Leontios's broad, earnest face puckered into a frown. "Emperor, your father would never have done a thing like this," he said. "I fought the Arabs a lot of times for him, but he would never have done anything like this."
He had not lost his habit of repeating himself, but that was not why I glared at him. I had, by then, been Emperor of the Romans for seven years. Being told what my father would have done rankled. "He is dead," I answered, my voice cold. "I choose war against the followers of the false prophet, not this odious treaty of peace, which they have violated and under which the Roman Empire suffers. I thought of you to command my army and chast ise them as they deserve. You have succeeded against them before. Are you afraid you cannot again?"
"I'm not afraid of anything," he said, puffing out his massive chest. "Not of anything. But it won't be as easy as it was before. Abimelekh's finally put down all the rebellions that plagued him, so it won't be easy, no indeed."
"That only means he'll be able to put a few more men in the line against us," I said. "We'll have the troops from the military districts, we'll have Neboulos and his special army of Sklavenoi-"

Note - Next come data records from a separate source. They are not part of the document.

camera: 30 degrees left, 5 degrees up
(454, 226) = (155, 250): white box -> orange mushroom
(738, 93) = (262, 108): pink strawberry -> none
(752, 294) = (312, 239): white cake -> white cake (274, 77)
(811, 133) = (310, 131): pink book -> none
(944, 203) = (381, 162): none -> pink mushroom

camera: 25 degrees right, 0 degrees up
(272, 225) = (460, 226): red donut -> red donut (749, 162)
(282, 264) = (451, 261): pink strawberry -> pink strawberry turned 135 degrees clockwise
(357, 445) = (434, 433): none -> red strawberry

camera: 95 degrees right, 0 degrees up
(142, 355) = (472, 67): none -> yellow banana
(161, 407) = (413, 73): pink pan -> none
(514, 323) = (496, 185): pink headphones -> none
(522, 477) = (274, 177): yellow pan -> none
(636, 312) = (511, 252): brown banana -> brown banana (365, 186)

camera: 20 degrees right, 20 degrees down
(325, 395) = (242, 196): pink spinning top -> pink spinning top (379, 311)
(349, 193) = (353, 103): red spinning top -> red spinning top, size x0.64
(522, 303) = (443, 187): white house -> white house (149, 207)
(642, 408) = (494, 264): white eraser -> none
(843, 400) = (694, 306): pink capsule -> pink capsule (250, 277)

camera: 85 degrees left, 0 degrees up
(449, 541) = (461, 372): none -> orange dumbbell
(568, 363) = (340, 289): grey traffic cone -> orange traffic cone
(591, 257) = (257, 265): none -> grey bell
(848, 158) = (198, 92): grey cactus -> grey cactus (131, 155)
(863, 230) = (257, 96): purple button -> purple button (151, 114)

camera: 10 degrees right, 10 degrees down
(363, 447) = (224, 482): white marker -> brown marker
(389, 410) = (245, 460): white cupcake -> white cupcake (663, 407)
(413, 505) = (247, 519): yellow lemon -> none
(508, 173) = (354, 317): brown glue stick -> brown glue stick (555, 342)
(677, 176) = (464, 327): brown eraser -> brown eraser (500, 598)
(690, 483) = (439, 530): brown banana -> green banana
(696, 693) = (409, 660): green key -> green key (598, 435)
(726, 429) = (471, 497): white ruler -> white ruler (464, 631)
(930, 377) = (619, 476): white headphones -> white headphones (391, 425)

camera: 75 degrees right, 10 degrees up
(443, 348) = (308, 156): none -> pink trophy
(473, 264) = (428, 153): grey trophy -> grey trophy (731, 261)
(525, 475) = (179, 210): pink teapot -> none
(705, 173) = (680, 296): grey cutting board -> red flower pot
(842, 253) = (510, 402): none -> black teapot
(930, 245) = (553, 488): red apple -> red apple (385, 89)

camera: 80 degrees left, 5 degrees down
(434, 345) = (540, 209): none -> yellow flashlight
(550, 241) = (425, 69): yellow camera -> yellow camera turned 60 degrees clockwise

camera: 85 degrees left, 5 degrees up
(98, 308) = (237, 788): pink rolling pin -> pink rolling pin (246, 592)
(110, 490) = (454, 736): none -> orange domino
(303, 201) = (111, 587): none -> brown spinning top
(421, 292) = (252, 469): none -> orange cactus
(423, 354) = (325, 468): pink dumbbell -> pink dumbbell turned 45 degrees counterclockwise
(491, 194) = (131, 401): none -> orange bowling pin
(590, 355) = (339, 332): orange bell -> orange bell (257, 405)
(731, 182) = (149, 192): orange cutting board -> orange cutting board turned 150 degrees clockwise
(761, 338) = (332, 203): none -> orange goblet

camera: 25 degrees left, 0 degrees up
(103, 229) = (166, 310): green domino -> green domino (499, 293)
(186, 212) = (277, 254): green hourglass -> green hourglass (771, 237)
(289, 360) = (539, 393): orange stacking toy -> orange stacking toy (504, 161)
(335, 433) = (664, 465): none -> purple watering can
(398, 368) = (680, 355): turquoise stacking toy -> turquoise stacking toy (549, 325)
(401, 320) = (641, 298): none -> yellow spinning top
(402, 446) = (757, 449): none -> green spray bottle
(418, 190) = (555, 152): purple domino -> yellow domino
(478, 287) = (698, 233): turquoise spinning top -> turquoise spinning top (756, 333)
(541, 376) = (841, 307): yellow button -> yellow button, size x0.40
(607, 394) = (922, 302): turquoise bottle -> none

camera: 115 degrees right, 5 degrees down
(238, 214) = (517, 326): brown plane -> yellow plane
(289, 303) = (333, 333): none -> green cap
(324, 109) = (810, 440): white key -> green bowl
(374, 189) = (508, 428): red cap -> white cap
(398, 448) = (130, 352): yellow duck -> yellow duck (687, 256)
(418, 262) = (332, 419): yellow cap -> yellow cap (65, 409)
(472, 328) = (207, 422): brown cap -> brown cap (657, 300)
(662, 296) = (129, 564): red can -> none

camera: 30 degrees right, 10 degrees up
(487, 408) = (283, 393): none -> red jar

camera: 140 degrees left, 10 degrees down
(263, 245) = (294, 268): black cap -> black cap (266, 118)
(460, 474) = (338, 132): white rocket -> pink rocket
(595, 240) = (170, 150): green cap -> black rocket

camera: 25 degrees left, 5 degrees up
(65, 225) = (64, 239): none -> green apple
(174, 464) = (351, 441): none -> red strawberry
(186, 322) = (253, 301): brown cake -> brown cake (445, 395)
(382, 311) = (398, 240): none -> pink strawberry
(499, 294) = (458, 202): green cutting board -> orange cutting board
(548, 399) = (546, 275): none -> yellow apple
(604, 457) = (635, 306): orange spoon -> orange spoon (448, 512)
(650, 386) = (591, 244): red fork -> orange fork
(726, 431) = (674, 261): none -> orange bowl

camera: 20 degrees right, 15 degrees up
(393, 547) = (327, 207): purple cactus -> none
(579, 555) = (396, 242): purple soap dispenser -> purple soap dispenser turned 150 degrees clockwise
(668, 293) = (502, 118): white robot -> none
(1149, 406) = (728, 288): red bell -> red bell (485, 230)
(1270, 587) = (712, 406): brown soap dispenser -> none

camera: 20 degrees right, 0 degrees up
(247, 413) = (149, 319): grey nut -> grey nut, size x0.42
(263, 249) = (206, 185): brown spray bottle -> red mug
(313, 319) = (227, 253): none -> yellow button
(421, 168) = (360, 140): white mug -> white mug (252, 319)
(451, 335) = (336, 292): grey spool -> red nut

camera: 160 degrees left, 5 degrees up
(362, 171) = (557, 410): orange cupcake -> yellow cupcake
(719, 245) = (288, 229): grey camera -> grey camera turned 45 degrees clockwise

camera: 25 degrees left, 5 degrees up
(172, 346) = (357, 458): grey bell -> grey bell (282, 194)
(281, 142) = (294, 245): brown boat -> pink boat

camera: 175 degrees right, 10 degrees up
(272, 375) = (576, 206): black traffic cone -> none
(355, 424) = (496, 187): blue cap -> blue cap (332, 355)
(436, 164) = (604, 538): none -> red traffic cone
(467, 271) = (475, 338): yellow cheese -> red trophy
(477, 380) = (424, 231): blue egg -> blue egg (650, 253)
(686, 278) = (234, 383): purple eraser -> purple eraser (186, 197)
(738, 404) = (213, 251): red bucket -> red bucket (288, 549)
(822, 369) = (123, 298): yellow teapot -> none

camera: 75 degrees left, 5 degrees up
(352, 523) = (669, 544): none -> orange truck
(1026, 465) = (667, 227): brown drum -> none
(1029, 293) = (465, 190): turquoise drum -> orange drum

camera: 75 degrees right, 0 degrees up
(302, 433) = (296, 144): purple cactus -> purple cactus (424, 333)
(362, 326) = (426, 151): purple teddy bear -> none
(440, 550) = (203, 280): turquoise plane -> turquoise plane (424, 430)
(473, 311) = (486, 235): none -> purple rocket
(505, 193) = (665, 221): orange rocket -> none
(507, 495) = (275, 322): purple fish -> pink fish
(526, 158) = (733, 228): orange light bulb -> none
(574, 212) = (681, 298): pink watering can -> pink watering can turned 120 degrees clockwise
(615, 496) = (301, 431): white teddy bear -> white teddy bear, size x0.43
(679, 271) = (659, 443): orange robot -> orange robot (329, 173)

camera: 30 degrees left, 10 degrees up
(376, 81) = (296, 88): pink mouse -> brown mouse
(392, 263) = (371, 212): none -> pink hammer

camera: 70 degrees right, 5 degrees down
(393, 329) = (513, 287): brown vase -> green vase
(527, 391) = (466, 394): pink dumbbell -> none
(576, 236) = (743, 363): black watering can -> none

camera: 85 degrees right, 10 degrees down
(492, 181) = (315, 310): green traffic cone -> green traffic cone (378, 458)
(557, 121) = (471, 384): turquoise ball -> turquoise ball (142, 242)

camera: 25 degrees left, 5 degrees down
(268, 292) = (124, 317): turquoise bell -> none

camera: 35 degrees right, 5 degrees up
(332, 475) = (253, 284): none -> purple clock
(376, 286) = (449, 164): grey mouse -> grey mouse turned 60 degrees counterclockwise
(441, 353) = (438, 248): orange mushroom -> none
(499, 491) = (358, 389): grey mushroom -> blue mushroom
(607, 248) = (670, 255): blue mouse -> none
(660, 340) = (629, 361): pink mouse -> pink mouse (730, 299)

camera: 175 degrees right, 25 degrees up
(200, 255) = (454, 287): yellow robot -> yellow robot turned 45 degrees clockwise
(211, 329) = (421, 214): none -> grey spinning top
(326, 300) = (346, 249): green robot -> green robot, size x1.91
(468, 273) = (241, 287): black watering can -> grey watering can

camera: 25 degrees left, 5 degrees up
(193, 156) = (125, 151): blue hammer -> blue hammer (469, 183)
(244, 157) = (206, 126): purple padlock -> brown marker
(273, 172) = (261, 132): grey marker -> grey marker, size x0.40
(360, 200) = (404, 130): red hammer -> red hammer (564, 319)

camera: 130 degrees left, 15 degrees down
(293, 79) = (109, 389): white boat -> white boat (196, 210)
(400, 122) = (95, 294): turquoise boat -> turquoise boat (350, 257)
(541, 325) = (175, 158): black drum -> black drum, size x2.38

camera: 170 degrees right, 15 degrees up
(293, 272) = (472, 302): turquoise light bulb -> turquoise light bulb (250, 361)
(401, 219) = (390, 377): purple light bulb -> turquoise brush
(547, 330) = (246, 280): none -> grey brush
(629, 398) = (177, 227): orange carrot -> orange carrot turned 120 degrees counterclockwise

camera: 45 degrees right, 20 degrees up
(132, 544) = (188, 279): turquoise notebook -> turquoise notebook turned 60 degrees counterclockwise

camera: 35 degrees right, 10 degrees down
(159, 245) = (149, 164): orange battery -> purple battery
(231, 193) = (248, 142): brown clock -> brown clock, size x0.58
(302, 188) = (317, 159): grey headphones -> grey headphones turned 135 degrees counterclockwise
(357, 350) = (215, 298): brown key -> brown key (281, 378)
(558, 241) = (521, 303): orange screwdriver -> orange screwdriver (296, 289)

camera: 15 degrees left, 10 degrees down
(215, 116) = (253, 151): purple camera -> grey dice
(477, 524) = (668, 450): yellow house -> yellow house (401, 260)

"Useless barbarians," Leontios muttered, which made me glare again, Neboulos having, to my continuing astonishment, trained up as many Sklavenoi as he had promised me. "Barbarians," Leontios said again. "Emperor, if you beat them with a Roman army, what makes you think Abimelekh won't beat them with an Arab army?"
"They fought well against us," I answered, exaggerating only a little, "and since then they've had a taste of proper Roman discipline," which was true. "Put them in the line with Roman soldiers to help stiffen them, and they'll do well, I feel sure. And besides," I went on, flattering him a little because, thanks to his previous victories, I did want him to command the army, "with you leading the host, how can we possibly fail?"
In due course, Leontios would show me how we could possibly fail. At the moment, the glow that lighted his features did not spring from the reflection of lamplight off his rather greasy skin. Like a sponge, he sucked up compliments. "Ah, Emperor, you honor me more than I deserve," he boomed, which also turned out to be true.
"I don't think so," I said, showing how little I knew of the future. "Now, let's decide how best to strike the Arabs a hard blow. When we do strike them, it should be in a way they'll remember for years."
"We'll hit 'em a good lick, Emperor, that we will," Leontios said. "A good lick, yes indeed."
"You have no more objections?" I asked.
"I wouldn't do it, Emperor," he said. "I wouldn't. I already told you that. But if we are foolish enough to do it- uh, that is, if we are going to do it- you're right, and we should hit 'em as hard as we can. I'll do my best to strike a hard blow against 'em, that I will."